● **What you need to do**
A) Answer these questions using the passage about Tor:
(i) What operating system was running on the virtual machine?
(ii) On which kinds of devices does the writer keep the Tor browser installed?
(iii) What is Brave's primary security functionality centered on?
B) Reproduce the passage about Tor word for word, from "Now, to be clear, we’re" to "do you turn?".

● **Study text**
Once upon a time, I was hired by a new client. Now, this client didn’t exactly engender much in the way of trust in me, but they were willing to pay a premium for me to generate content for them. But lodged in the back of my mind was this sense I couldn’t trust them 100%. So, what did I do? I created a virtual network, detached from my primary network and then deployed a virtual machine attached to that network. On that virtual machine (running Ubuntu Desktop), I installed the Tor browser. With that setup, I felt absolutely confident nothing untoward could happen… unless I was dealing with serious hackers.
I keep the Tor browser installed on my desktops and laptops on the off chance I need to transmit sensitive data that goes well beyond the standard. Or, if I’m on the go and can’t exactly trust the network I’m using, I immediately fire up Tor and have at my work.
But what do you do when Tor isn’t an option? Toss your hands in the air (like you just don’t care) as if to say, “Let’s just hand over all of my sensitive data to anyone who wants to view it!”? No, you don’t have to do that.
Now, to be clear, we’re not talking about privacy, as that’s another matter altogether. We’re talking about sending encrypted data. For that, where do you turn?
You might think Brave is the answer. After all, Brave is the browser focused primarily on privacy. But, again, we’re not talking about privacy. And given that Brave includes features centered around cryptocurrency, and although I wouldn’t call out Brave for crypto mining, there is no certainty when it comes to that technology. But the primary reason I leave Brave out of this is because its primary security functionality is centered on privacy.

● **Source records**
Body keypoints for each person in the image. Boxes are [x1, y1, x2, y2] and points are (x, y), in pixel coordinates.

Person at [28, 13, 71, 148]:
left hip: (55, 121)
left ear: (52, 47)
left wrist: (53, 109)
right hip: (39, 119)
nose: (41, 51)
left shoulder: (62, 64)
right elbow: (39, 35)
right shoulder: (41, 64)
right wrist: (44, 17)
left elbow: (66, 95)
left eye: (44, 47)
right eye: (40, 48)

* * *

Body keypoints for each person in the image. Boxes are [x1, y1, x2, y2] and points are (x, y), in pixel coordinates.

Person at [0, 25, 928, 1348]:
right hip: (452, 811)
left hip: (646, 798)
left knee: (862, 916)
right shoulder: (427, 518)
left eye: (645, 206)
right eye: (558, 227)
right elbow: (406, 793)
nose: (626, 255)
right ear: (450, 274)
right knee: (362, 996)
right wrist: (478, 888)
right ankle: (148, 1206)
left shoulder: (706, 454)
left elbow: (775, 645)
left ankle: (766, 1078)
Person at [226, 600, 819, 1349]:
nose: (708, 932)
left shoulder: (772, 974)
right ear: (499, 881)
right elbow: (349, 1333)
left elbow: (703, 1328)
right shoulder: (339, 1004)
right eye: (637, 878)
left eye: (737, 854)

● **Expected outputs**
A)
(i) Ubuntu Desktop
(ii) Desktops and laptops
(iii) Privacy

B)
Now, to be clear, we’re not talking about privacy, as that’s another matter altogether. We’re talking about sending encrypted data. For that, where do you turn?